I am a third-year graduate student in the Division of Applied Mathematics at Brown University under the supervision of Bjorn Sandstede. My research focuses on dynamical systems and the use of geometry in their analysis. My current project studies the formation of 1-d patterns in the Brusselator through a process called snaking.
I am originally from Sydney Australia, where I received a BSc (Advanced Maths) from Sydney University.
My research interests lie in applying geometrical ideas to dynamical systems problems. My past work has centered on two main themes: classical ODES, where I used geometric singular perturbation theory to analyze a model a thermoregulation in the brain; and linear spectral theory of traveling fronts and pulses, where I helped develop a new numerical scheme for detecting the stability of 1-d fronts and pulses using geometric ideas (the Riccati transformation). My current work focusses on pattern formation in spatially extended systems, an example of which is given below.
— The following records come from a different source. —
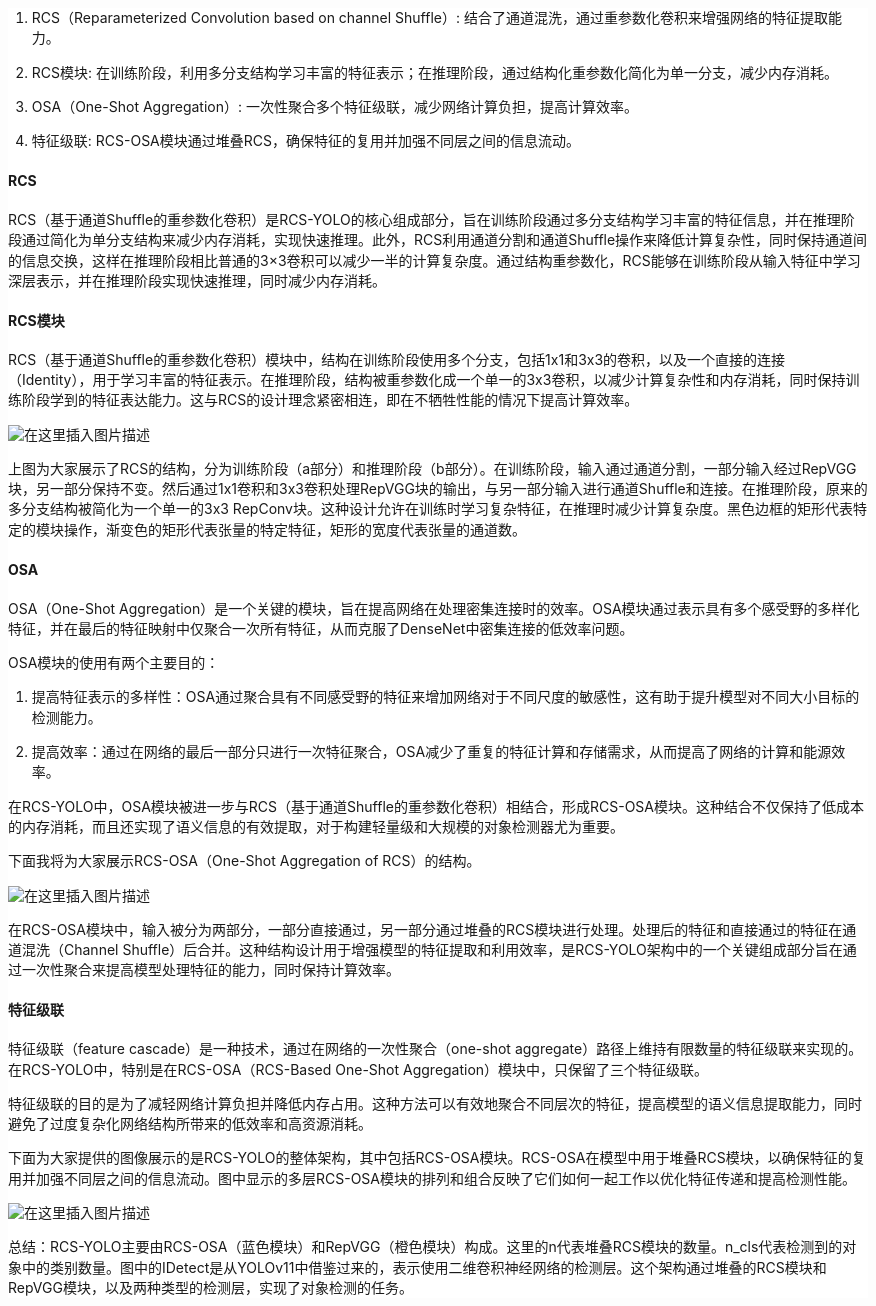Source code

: 1. RCS（Reparameterized Convolution based on channel Shuffle）: 结合了通道混洗，通过重参数化卷积来增强网络的特征提取能力。

2. RCS模块: 在训练阶段，利用多分支结构学习丰富的特征表示；在推理阶段，通过结构化重参数化简化为单一分支，减少内存消耗。

3. OSA（One-Shot Aggregation）: 一次性聚合多个特征级联，减少网络计算负担，提高计算效率。

4. 特征级联: RCS-OSA模块通过堆叠RCS，确保特征的复用并加强不同层之间的信息流动。

#### RCS
RCS（基于通道Shuffle的重参数化卷积）是RCS-YOLO的核心组成部分，旨在训练阶段通过多分支结构学习丰富的特征信息，并在推理阶段通过简化为单分支结构来减少内存消耗，实现快速推理。此外，RCS利用通道分割和通道Shuffle操作来降低计算复杂性，同时保持通道间的信息交换，这样在推理阶段相比普通的3×3卷积可以减少一半的计算复杂度。通过结构重参数化，RCS能够在训练阶段从输入特征中学习深层表示，并在推理阶段实现快速推理，同时减少内存消耗。

#### RCS模块
RCS（基于通道Shuffle的重参数化卷积）模块中，结构在训练阶段使用多个分支，包括1x1和3x3的卷积，以及一个直接的连接（Identity），用于学习丰富的特征表示。在推理阶段，结构被重参数化成一个单一的3x3卷积，以减少计算复杂性和内存消耗，同时保持训练阶段学到的特征表达能力。这与RCS的设计理念紧密相连，即在不牺牲性能的情况下提高计算效率。

![在这里插入图片描述](https://img-blog.csdnimg.cn/direct/aafbf883a2a6403ea82cc23ae1484a6d.png)


上图为大家展示了RCS的结构，分为训练阶段（a部分）和推理阶段（b部分）。在训练阶段，输入通过通道分割，一部分输入经过RepVGG块，另一部分保持不变。然后通过1x1卷积和3x3卷积处理RepVGG块的输出，与另一部分输入进行通道Shuffle和连接。在推理阶段，原来的多分支结构被简化为一个单一的3x3 RepConv块。这种设计允许在训练时学习复杂特征，在推理时减少计算复杂度。黑色边框的矩形代表特定的模块操作，渐变色的矩形代表张量的特定特征，矩形的宽度代表张量的通道数。 

#### OSA
OSA（One-Shot Aggregation）是一个关键的模块，旨在提高网络在处理密集连接时的效率。OSA模块通过表示具有多个感受野的多样化特征，并在最后的特征映射中仅聚合一次所有特征，从而克服了DenseNet中密集连接的低效率问题。

OSA模块的使用有两个主要目的：

1. 提高特征表示的多样性：OSA通过聚合具有不同感受野的特征来增加网络对于不同尺度的敏感性，这有助于提升模型对不同大小目标的检测能力。

2. 提高效率：通过在网络的最后一部分只进行一次特征聚合，OSA减少了重复的特征计算和存储需求，从而提高了网络的计算和能源效率。

在RCS-YOLO中，OSA模块被进一步与RCS（基于通道Shuffle的重参数化卷积）相结合，形成RCS-OSA模块。这种结合不仅保持了低成本的内存消耗，而且还实现了语义信息的有效提取，对于构建轻量级和大规模的对象检测器尤为重要。

下面我将为大家展示RCS-OSA（One-Shot Aggregation of RCS）的结构。

![在这里插入图片描述](https://img-blog.csdnimg.cn/direct/d0ab884766874d739ceda9e2a9a79e29.png)


在RCS-OSA模块中，输入被分为两部分，一部分直接通过，另一部分通过堆叠的RCS模块进行处理。处理后的特征和直接通过的特征在通道混洗（Channel Shuffle）后合并。这种结构设计用于增强模型的特征提取和利用效率，是RCS-YOLO架构中的一个关键组成部分旨在通过一次性聚合来提高模型处理特征的能力，同时保持计算效率。

#### 特征级联
特征级联（feature cascade）是一种技术，通过在网络的一次性聚合（one-shot aggregate）路径上维持有限数量的特征级联来实现的。在RCS-YOLO中，特别是在RCS-OSA（RCS-Based One-Shot Aggregation）模块中，只保留了三个特征级联。

特征级联的目的是为了减轻网络计算负担并降低内存占用。这种方法可以有效地聚合不同层次的特征，提高模型的语义信息提取能力，同时避免了过度复杂化网络结构所带来的低效率和高资源消耗。

下面为大家提供的图像展示的是RCS-YOLO的整体架构，其中包括RCS-OSA模块。RCS-OSA在模型中用于堆叠RCS模块，以确保特征的复用并加强不同层之间的信息流动。图中显示的多层RCS-OSA模块的排列和组合反映了它们如何一起工作以优化特征传递和提高检测性能。

![在这里插入图片描述](https://img-blog.csdnimg.cn/direct/6cb1d8b312934c8ba9f839f8dbed21fc.png)


总结：RCS-YOLO主要由RCS-OSA（蓝色模块）和RepVGG（橙色模块）构成。这里的n代表堆叠RCS模块的数量。n_cls代表检测到的对象中的类别数量。图中的IDetect是从YOLOv11中借鉴过来的，表示使用二维卷积神经网络的检测层。这个架构通过堆叠的RCS模块和RepVGG模块，以及两种类型的检测层，实现了对象检测的任务。 
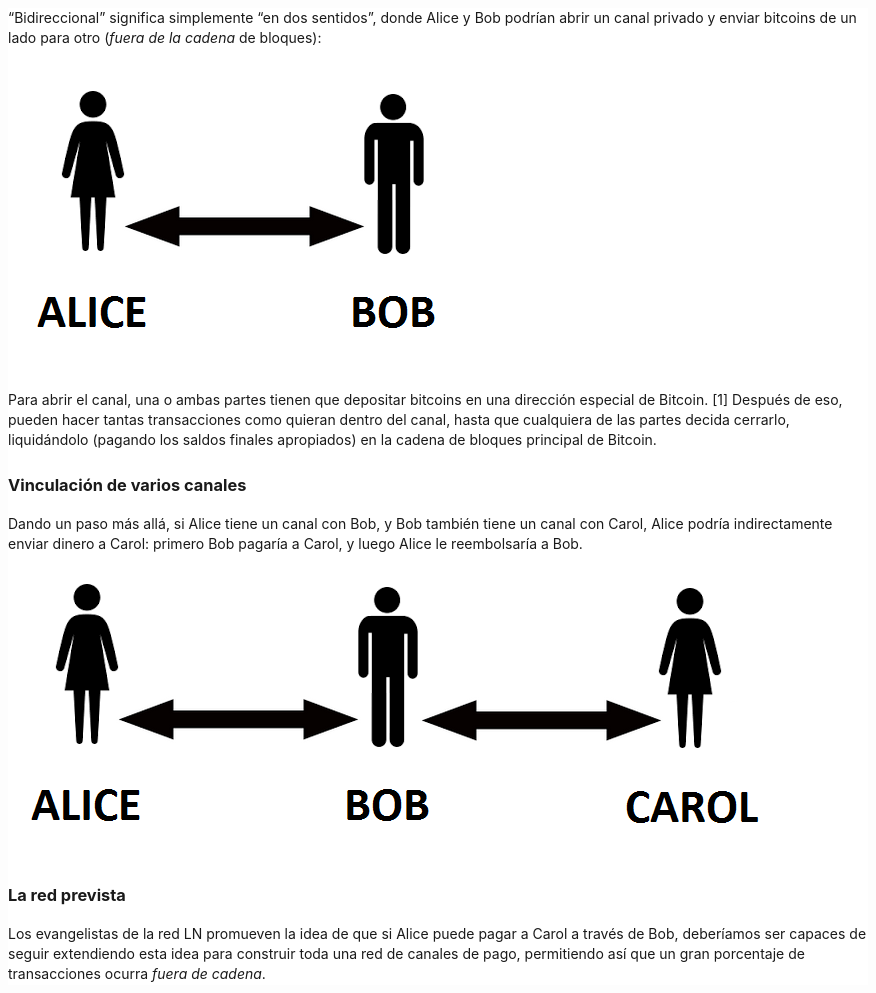 “Bidireccional” significa simplemente “en dos sentidos”, donde Alice y Bob podrían abrir un canal privado y enviar bitcoins de un lado para otro (_fuera de la cadena_ de bloques):

![canal de pago bidireccional entre Alice y Bob](/images/es/prueba_matematica_LN_no_descentralizada/image1.png)

Para abrir el canal, una o ambas partes tienen que depositar bitcoins en una dirección especial de Bitcoin. [1] Después de eso, pueden hacer tantas transacciones como quieran dentro del canal, hasta que cualquiera de las partes decida cerrarlo, liquidándolo (pagando los saldos finales apropiados) en la cadena de bloques principal de Bitcoin.

### Vinculación de varios canales

Dando un paso más allá, si Alice tiene un canal con Bob, y Bob también tiene un canal con Carol, Alice podría indirectamente enviar dinero a Carol: primero Bob pagaría a Carol, y luego Alice le reembolsaría a Bob.

![canales de pago bidireccionales entre Alice y Bob y Carol](/images/es/prueba_matematica_LN_no_descentralizada/image2.png)

### La red prevista

Los evangelistas de la red LN promueven la idea de que si Alice puede pagar a Carol a través de Bob, deberíamos ser capaces de seguir extendiendo esta idea para construir toda una red de canales de pago, permitiendo así que un gran porcentaje de transacciones ocurra _fuera de cadena_.
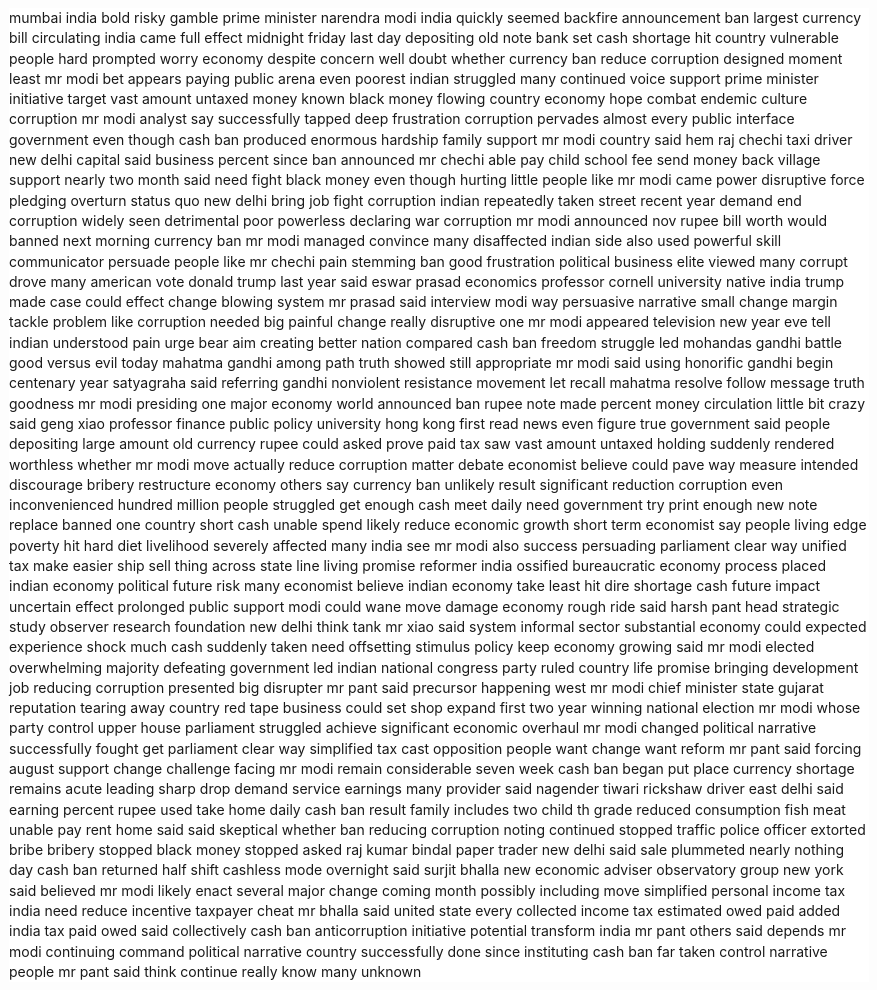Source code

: mumbai india bold risky gamble prime minister narendra modi india quickly seemed backfire announcement ban largest currency bill circulating india came full effect midnight friday last day depositing old note bank set cash shortage hit country vulnerable people hard prompted worry economy despite concern well doubt whether currency ban reduce corruption designed moment least mr modi bet appears paying public arena even poorest indian struggled many continued voice support prime minister initiative target vast amount untaxed money known black money flowing country economy hope combat endemic culture corruption mr modi analyst say successfully tapped deep frustration corruption pervades almost every public interface government even though cash ban produced enormous hardship family support mr modi country said hem raj chechi taxi driver new delhi capital said business percent since ban announced mr chechi able pay child school fee send money back village support nearly two month said need fight black money even though hurting little people like mr modi came power disruptive force pledging overturn status quo new delhi bring job fight corruption indian repeatedly taken street recent year demand end corruption widely seen detrimental poor powerless declaring war corruption mr modi announced nov rupee bill worth would banned next morning currency ban mr modi managed convince many disaffected indian side also used powerful skill communicator persuade people like mr chechi pain stemming ban good frustration political business elite viewed many corrupt drove many american vote donald trump last year said eswar prasad economics professor cornell university native india trump made case could effect change blowing system mr prasad said interview modi way persuasive narrative small change margin tackle problem like corruption needed big painful change really disruptive one mr modi appeared television new year eve tell indian understood pain urge bear aim creating better nation compared cash ban freedom struggle led mohandas gandhi battle good versus evil today mahatma gandhi among path truth showed still appropriate mr modi said using honorific gandhi begin centenary year satyagraha said referring gandhi nonviolent resistance movement let recall mahatma resolve follow message truth goodness mr modi presiding one major economy world announced ban rupee note made percent money circulation little bit crazy said geng xiao professor finance public policy university hong kong first read news even figure true government said people depositing large amount old currency rupee could asked prove paid tax saw vast amount untaxed holding suddenly rendered worthless whether mr modi move actually reduce corruption matter debate economist believe could pave way measure intended discourage bribery restructure economy others say currency ban unlikely result significant reduction corruption even inconvenienced hundred million people struggled get enough cash meet daily need government try print enough new note replace banned one country short cash unable spend likely reduce economic growth short term economist say people living edge poverty hit hard diet livelihood severely affected many india see mr modi also success persuading parliament clear way unified tax make easier ship sell thing across state line living promise reformer india ossified bureaucratic economy process placed indian economy political future risk many economist believe indian economy take least hit dire shortage cash future impact uncertain effect prolonged public support modi could wane move damage economy rough ride said harsh pant head strategic study observer research foundation new delhi think tank mr xiao said system informal sector substantial economy could expected experience shock much cash suddenly taken need offsetting stimulus policy keep economy growing said mr modi elected overwhelming majority defeating government led indian national congress party ruled country life promise bringing development job reducing corruption presented big disrupter mr pant said precursor happening west mr modi chief minister state gujarat reputation tearing away country red tape business could set shop expand first two year winning national election mr modi whose party control upper house parliament struggled achieve significant economic overhaul mr modi changed political narrative successfully fought get parliament clear way simplified tax cast opposition people want change want reform mr pant said forcing august support change challenge facing mr modi remain considerable seven week cash ban began put place currency shortage remains acute leading sharp drop demand service earnings many provider said nagender tiwari rickshaw driver east delhi said earning percent rupee used take home daily cash ban result family includes two child th grade reduced consumption fish meat unable pay rent home said said skeptical whether ban reducing corruption noting continued stopped traffic police officer extorted bribe bribery stopped black money stopped asked raj kumar bindal paper trader new delhi said sale plummeted nearly nothing day cash ban returned half shift cashless mode overnight said surjit bhalla new economic adviser observatory group new york said believed mr modi likely enact several major change coming month possibly including move simplified personal income tax india need reduce incentive taxpayer cheat mr bhalla said united state every collected income tax estimated owed paid added india tax paid owed said collectively cash ban anticorruption initiative potential transform india mr pant others said depends mr modi continuing command political narrative country successfully done since instituting cash ban far taken control narrative people mr pant said think continue really know many unknown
Snaking in the Brusselator
The Brusselator is one of the oldest systems studied in spatial dynamics, first conceived as a result of Turing's landmark work on the formation of stripe patterns in the 1960's. Despite the decades and myriad studies since then, it remains a system of interest due to its ability to display a zoo of different complex behaviors. In this work we look at a newly discovered behavior, snaking of source defects. Numerical studies by Tzou et al. (2013), found that an instability between two distinct types of stable oscillations allows for the production of source defects: a temporally constant core region sitting in a temporally oscillating background. Their results suggest that these patterns form through a process called snaking. In this work we look to extend their numerical studies with the aim of producing a proof for the existence and stability of these patterns and the snaking bifurcation that produces them.